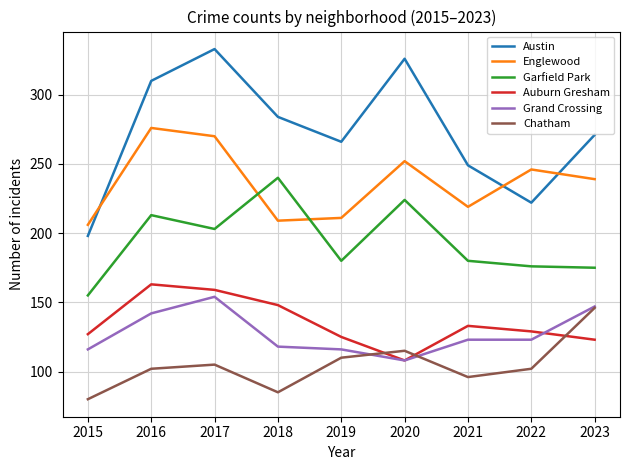

What is the lowest value of the Chatham series?

80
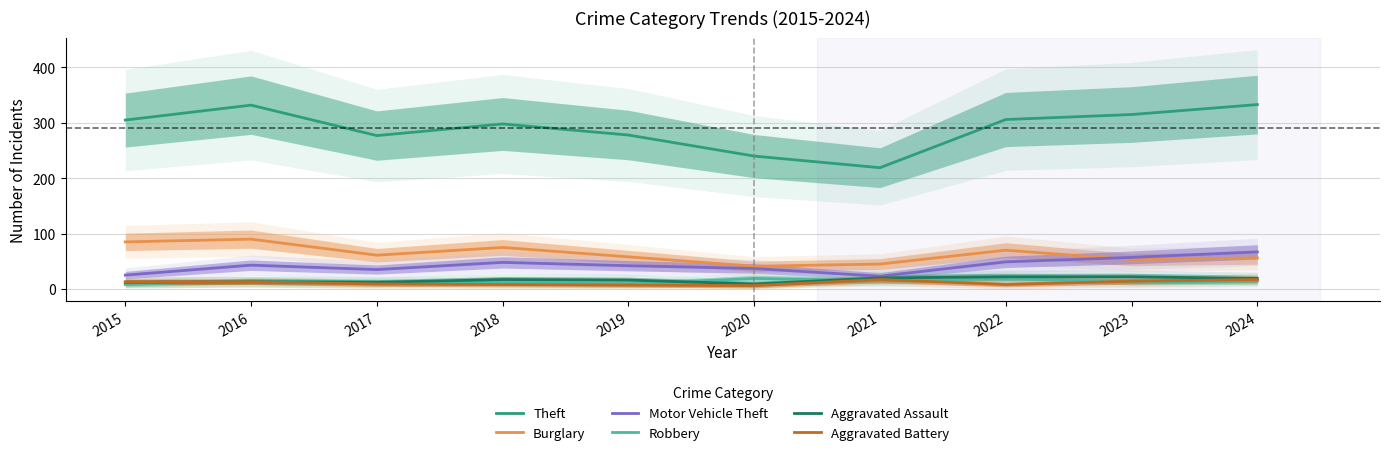

What is the greatest value displayed?

333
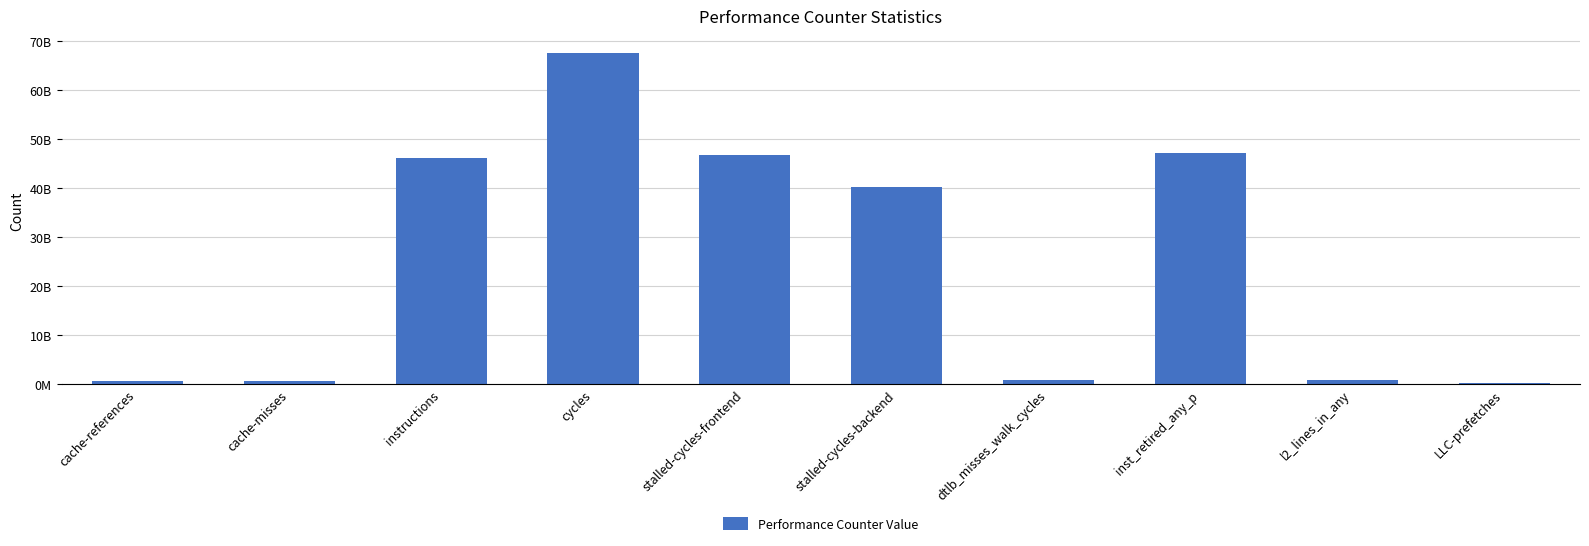

The value at instructions is 46242512283. True or false?

True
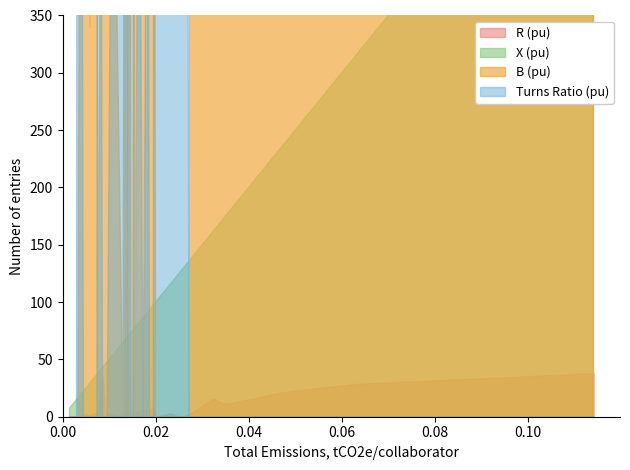

What is the value of the turns point at the 6th from the left?

1.0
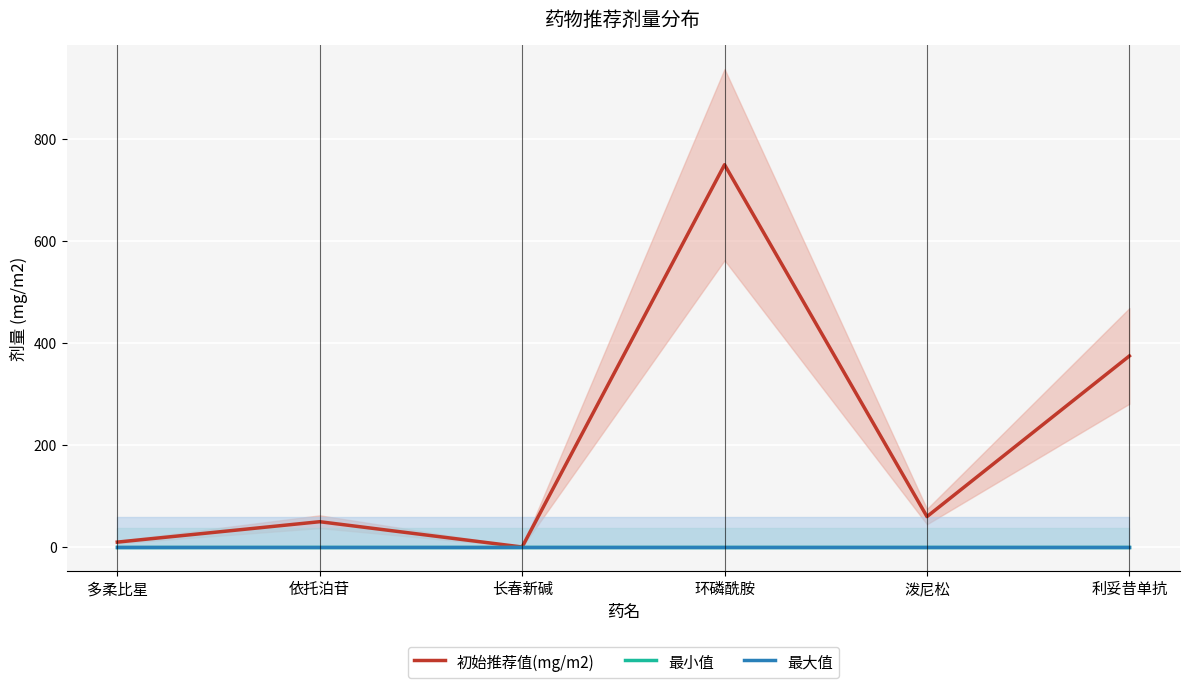

At which label is 最小值 closest to 0?

多柔比星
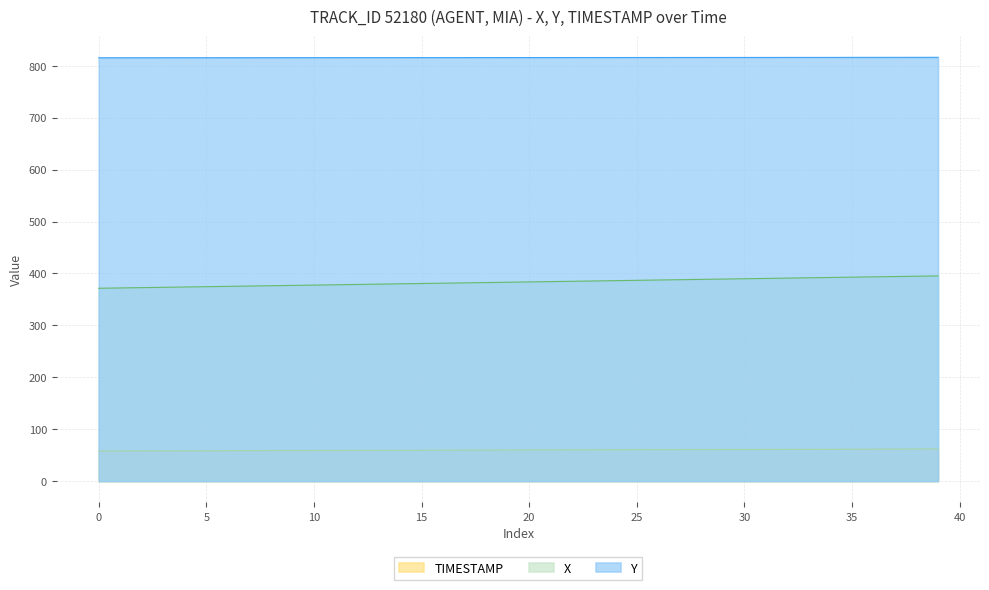

True or false: X has more than 1 interior local peaks.

False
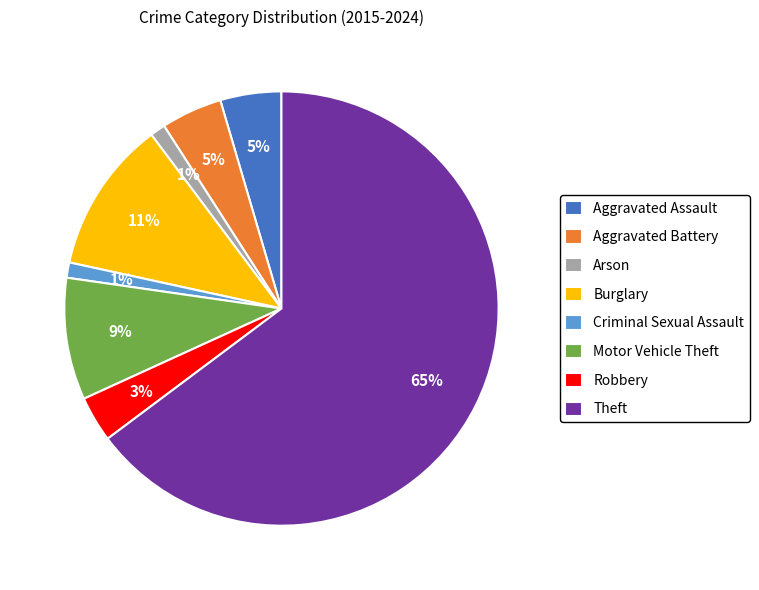

To the nearest percent, what portion does Arson represent?

1%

Problem requirements => Please count the lines in the listing above that contain the word "True", treating uppercase and lowercase letters as different, and give only the number.

Response box => 3